Galibi Marworno

Total population
- 2822 (2020)

Regions with significant populations
- Amapá, Brazil

Languages
- Karipúna French Creole

= Galibi Marworno =

The Galibi Marworno, also called the Uaçá Galibi, are an Indigenous people along the Uaçá River in the north of Brazilian state Amapá, near the border with French Guiana. They are a subgroup of the Galibi.

The Galibi Marworno mainly live in the Indigenous Territories Uaçá I, Uaçá II and Juminá.
The village Santa Maria dos Galibis (now called Kumarumã) was founded for them in the 1930s by the Indian Protection Service (SPI) on an island in the Uaçá River as a means to concentrate the population. The Galibi Marworno also share the villages Kunanã and Uahá with the Karipuna do Amapá.

The Galibi were originally from French Guiana, where they lived in Jesuit missions. A Portuguese offensive in the late 18th century drove them inland. Here they mixed with the Aruã (spelled Aruá in this region), who themselves had been driven from the island Marajó since the 17th century, and with the Marworno. The name Galibi Marworno is a recent self-designation by the mixed group, used to distinguish themselves from the Galibi on the Oiapoque River.

The Indigenous Missionary Council (CIMI) started teaching Karipúna French Creole to Galibi Marworno children in a school in Santa Maria dos Galibis in the 1960s.
In the 1970s, the indigenous groups near the Oiapoque area banded together and formed political action groups. This resulted in the demarcation by FUNAI of a common area of 5181 km2 for the Galibi Marworno, the Palikur and the Karipuna do Amapá. In 1992, an organisation called Apoio was established as a political association for all indigenous groups in the region.
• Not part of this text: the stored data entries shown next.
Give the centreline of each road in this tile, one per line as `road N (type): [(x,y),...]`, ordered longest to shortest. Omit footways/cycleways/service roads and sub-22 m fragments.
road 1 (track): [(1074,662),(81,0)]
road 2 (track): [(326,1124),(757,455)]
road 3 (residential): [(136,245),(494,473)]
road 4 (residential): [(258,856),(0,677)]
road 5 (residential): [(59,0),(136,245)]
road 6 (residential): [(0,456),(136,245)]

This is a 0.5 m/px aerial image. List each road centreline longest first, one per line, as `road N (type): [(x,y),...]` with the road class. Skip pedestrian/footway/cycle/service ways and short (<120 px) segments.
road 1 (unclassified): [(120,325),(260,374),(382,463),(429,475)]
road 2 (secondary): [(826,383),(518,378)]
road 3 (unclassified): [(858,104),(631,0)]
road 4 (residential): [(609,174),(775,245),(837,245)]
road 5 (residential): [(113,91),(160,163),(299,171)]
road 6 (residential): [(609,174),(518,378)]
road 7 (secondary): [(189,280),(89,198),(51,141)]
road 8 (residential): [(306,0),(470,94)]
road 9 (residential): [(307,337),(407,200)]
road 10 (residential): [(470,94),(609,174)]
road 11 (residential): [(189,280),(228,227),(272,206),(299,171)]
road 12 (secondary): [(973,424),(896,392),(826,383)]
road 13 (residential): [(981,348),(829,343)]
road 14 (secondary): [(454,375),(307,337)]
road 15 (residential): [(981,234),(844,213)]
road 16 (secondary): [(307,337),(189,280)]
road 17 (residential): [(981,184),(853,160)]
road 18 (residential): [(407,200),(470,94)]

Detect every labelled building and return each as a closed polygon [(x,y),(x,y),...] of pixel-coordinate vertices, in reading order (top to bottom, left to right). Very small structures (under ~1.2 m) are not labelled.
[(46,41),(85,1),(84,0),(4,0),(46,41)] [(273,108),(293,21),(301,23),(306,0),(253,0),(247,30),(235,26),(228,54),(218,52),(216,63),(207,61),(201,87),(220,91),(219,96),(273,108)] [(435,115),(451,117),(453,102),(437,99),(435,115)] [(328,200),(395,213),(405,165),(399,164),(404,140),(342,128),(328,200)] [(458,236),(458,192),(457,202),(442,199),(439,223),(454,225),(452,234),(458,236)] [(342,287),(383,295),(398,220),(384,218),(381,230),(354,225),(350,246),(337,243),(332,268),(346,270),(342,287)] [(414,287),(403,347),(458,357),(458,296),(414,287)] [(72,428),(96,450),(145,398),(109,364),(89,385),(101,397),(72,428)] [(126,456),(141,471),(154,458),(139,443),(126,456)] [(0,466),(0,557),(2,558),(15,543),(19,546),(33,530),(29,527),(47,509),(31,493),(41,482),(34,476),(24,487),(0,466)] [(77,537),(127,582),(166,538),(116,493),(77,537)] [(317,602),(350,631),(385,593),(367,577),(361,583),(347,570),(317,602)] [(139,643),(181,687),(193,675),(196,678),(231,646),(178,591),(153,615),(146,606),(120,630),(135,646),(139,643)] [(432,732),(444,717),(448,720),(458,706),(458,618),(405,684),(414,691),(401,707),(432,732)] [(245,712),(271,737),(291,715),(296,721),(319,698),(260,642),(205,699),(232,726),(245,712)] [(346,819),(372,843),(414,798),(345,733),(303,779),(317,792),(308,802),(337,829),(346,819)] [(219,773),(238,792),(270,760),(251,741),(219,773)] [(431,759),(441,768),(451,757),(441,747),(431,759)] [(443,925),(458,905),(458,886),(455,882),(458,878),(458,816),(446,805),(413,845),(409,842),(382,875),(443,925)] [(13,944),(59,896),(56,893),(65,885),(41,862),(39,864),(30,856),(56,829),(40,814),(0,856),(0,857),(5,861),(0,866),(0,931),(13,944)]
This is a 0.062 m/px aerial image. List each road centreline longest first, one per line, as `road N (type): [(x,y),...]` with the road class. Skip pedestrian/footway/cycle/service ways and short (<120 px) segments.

The traditional diet of the Galibi Marworno is centred around the cassava, and consists of cassava flour, a cassava sauce called tucupi and the cassava beverage caxiri, all complemented by fish. Their main festival is called Turé. Their traditional hero is called Iaicaicani and their legends include the Cobra-Grande. Their patron saint is Mary, mother of Jesus.